> Task item:
Copy every line that holds the string "صندوق" from the data below.

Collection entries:
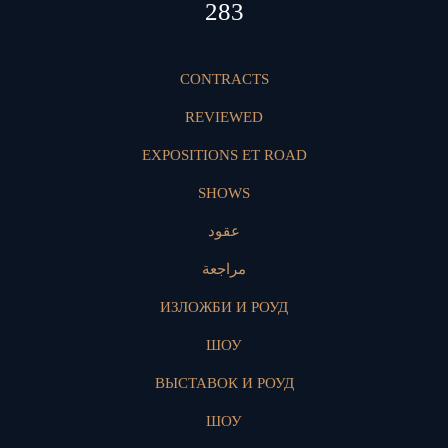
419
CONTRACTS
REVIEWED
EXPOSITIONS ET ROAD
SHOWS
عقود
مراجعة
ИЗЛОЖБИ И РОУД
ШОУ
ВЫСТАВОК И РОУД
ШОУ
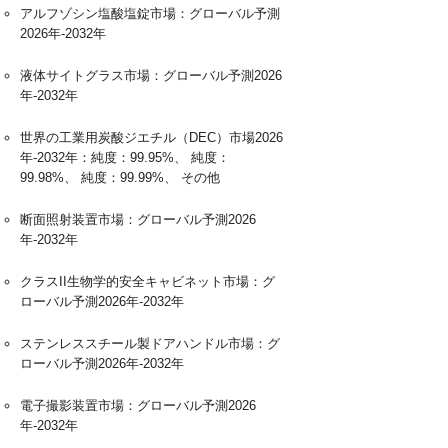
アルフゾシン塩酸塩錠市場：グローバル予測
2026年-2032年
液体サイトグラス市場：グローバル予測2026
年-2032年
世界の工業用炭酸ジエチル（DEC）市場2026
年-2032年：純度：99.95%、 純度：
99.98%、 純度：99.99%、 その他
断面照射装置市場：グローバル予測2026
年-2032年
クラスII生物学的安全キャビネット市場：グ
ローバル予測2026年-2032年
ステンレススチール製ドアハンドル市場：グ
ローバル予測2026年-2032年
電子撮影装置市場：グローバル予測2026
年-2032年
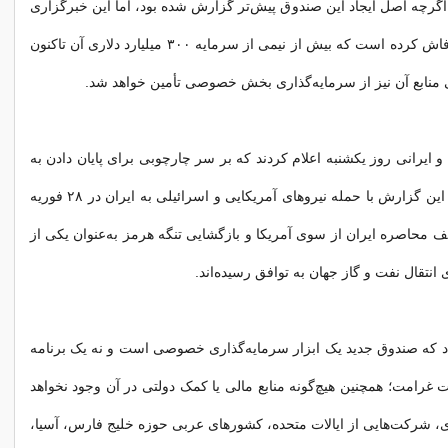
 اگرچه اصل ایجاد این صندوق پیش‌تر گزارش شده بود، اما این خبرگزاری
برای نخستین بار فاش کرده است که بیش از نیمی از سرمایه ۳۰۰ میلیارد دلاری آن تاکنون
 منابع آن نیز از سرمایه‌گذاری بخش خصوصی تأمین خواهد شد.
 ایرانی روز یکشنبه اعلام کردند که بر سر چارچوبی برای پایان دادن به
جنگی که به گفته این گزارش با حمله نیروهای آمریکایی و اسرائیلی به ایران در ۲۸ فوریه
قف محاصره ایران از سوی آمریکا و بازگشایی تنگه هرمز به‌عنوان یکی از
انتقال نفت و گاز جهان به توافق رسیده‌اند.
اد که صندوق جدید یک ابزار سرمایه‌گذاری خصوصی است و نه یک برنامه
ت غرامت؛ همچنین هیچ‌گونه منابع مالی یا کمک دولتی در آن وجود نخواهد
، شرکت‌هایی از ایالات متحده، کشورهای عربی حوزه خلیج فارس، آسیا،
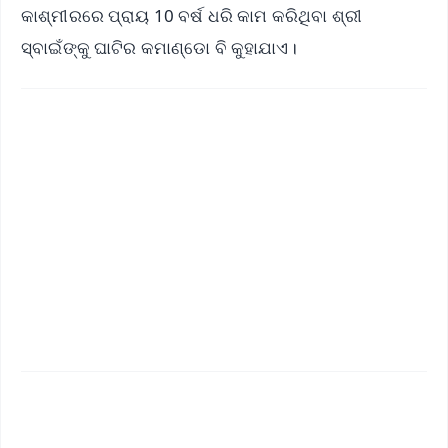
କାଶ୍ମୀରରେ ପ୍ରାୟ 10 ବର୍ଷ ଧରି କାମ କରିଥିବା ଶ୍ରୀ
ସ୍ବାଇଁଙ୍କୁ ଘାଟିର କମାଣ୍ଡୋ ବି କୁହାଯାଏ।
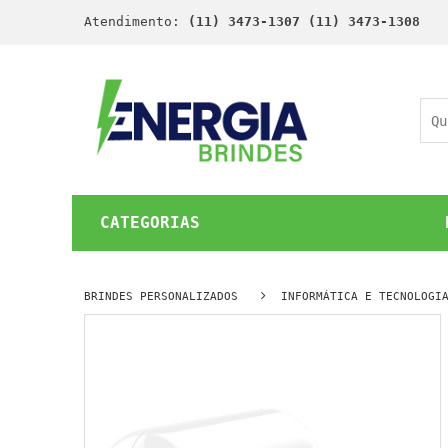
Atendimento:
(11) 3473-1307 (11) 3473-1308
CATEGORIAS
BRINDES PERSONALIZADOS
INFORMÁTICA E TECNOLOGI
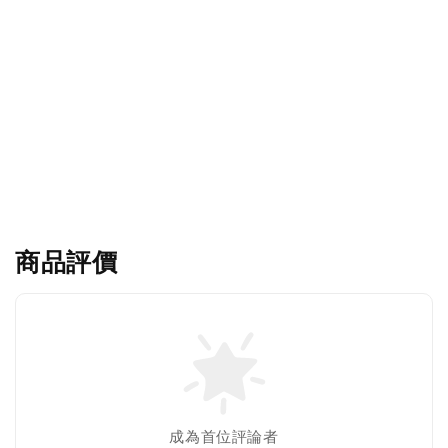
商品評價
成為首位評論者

==

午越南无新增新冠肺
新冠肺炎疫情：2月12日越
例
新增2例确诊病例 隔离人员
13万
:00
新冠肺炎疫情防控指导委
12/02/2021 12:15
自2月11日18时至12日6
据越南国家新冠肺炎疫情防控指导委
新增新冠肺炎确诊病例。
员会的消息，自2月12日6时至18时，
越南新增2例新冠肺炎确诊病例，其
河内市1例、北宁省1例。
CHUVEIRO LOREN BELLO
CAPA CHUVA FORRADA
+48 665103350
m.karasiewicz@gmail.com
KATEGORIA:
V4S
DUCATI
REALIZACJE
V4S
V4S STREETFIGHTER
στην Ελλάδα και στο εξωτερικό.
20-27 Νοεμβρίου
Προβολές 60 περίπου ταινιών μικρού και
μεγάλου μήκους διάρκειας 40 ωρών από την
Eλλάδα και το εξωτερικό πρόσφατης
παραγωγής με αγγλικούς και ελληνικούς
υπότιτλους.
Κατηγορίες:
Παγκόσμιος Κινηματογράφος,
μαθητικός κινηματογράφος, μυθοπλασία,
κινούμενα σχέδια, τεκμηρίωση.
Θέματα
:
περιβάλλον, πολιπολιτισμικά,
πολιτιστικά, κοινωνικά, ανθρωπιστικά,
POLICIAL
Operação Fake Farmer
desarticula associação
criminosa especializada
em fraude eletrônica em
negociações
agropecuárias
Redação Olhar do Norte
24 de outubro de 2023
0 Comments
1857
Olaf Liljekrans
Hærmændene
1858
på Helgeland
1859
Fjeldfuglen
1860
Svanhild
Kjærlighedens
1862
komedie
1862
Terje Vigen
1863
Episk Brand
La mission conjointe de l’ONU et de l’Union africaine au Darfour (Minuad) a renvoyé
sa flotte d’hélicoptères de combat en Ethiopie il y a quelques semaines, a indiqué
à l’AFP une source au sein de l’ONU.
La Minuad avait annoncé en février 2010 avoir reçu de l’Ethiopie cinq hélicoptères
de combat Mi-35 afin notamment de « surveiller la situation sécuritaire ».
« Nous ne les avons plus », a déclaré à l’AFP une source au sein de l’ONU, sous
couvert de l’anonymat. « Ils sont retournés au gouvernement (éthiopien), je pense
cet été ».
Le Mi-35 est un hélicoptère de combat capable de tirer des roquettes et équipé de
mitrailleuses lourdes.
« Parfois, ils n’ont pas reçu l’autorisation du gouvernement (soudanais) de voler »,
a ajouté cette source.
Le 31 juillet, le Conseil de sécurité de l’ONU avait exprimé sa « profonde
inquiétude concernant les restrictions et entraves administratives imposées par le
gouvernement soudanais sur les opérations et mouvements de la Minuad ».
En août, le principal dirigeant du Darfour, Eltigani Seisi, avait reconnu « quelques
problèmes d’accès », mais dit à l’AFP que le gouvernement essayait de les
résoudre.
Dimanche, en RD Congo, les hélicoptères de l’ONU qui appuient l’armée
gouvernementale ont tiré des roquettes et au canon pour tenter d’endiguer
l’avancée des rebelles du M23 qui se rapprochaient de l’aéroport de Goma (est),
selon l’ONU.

> Task solution:
 اگرچه اصل ایجاد این صندوق پیش‌تر گزارش شده بود، اما این خبرگزاری
اد که صندوق جدید یک ابزار سرمایه‌گذاری خصوصی است و نه یک برنامه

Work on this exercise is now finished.